Here are a few of their creative solutions.

Esley Riddle, a friend and collaborator that A.P. meets while scouring the countryside for songs, teaches him "Cannonball," a song about a train, and its singing is depicted by filling a wiggly dialogue bubble with drawings of the events within the song. Here are panels of Riddle and then the Carter Family playing it:





Obviously it doesn't communicate the sound of the song, but it does communicate the content of the song, at least in terms of its subject matter, if not its lyrics.
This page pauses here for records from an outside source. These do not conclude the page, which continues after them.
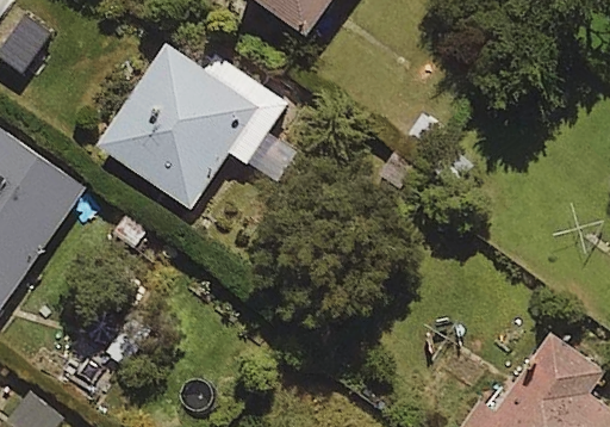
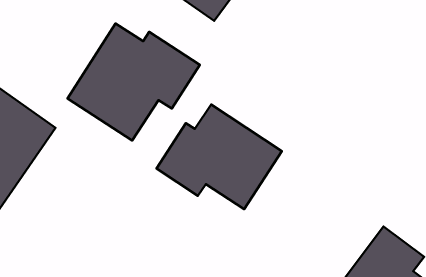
building: none -> [157,104,282,209]

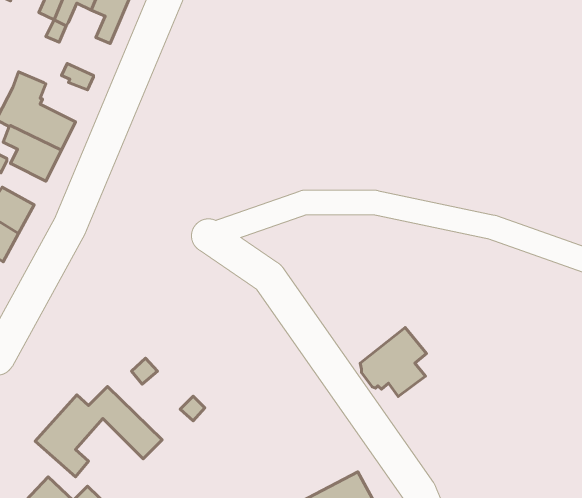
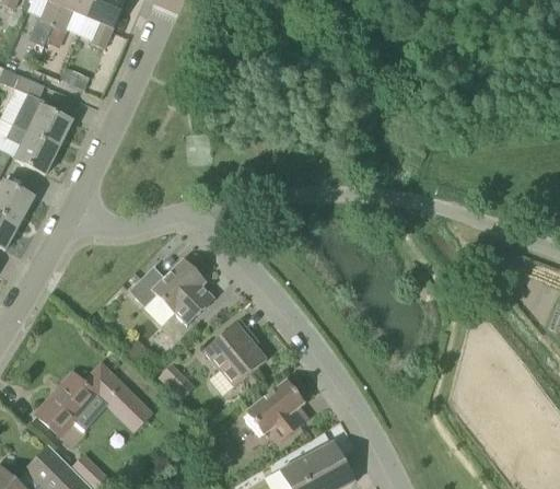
building: none -> [128,257,211,326]
building: [360,328,427,396] -> [244,377,305,441]
building: none -> [202,318,266,386]

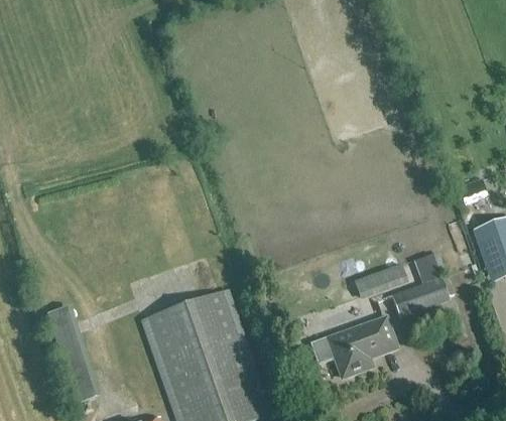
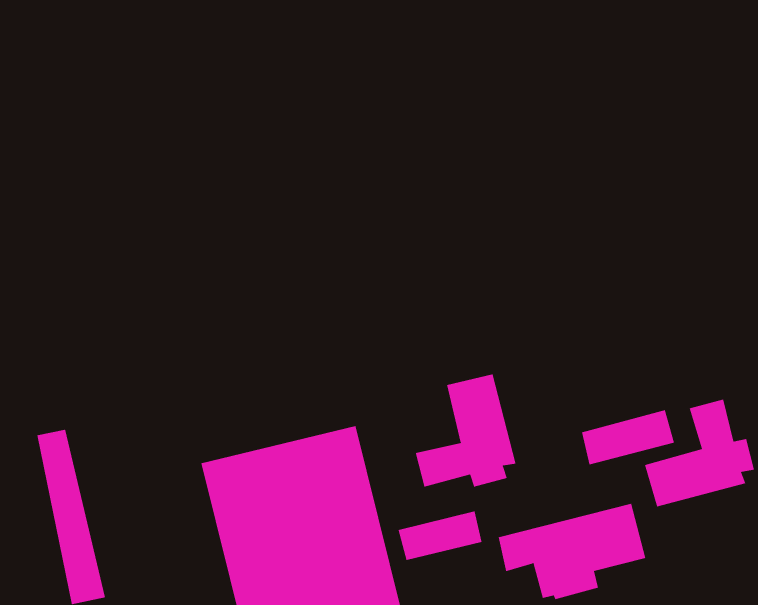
building: none -> [415,373,516,488]
building: none -> [398,510,482,561]

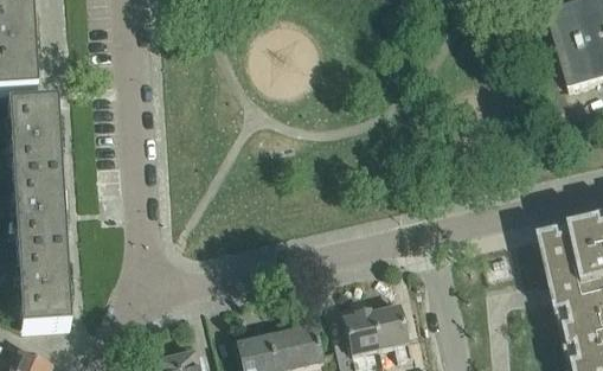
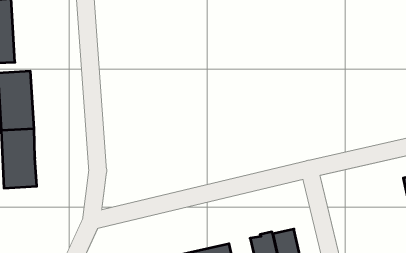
building: [21,249,69,327] -> none

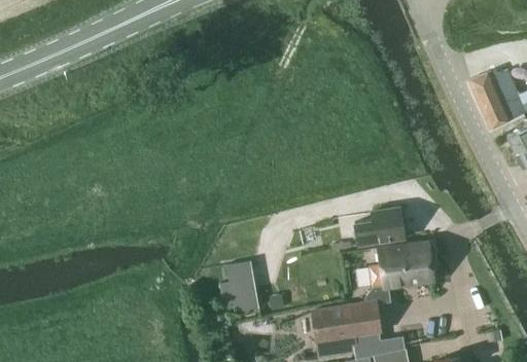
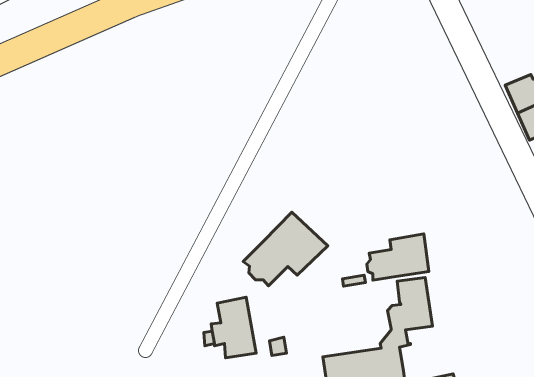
building: none -> [243,212,328,286]
building: [401,241,434,285] -> none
Here is a page from early in the story, in which a young A.P. meets a few of his rival suitors for Sara's affections, and they bully him into singing for them. He does, and Sara joins him:



What song were they singing? What exactly did it sound like? The page doesn't say; it does demonstrate quite effectively how beautiful it was (look how the beauty of flower of their mingled voices eclipses the actual flowers the man in the tie is holding!), and how it is made of their voices joining together.

A similar, if less elaborate, instance occurs later on between the same characters, when the Carter Family gets into a studio:



One final example. Here's Sara Carter singing "Wildwood Flower":



The song takes place outside of the borders of the comics narrative, we leave the panels all together when she starts signing, and only return when she's done, and the story of the song is shown without words or suggestion of sound, beyond what the ethereal quality of the art, and the way it differs from the art in the rest of the book, might suggest.

The Carter Family does come with a "Bonus Music CD" in the back of the book, with 11 tracks. A reader can therefore hear exactly what they sound like before, after or during the reading of the comic. But as interesting as it is to be able to hear, and match the characters' actual recorded voices to what one might have imagined they sounded like during reading, it's hardly necessary.

Lasky and Young do a fine job of communicating what's important about the characters' voices and music within the book, so fine that what is important about those aural elements is within the panels themselves. That makes the bonus disc just that—a bonus; nice to have, but hardly an integral part of the whole.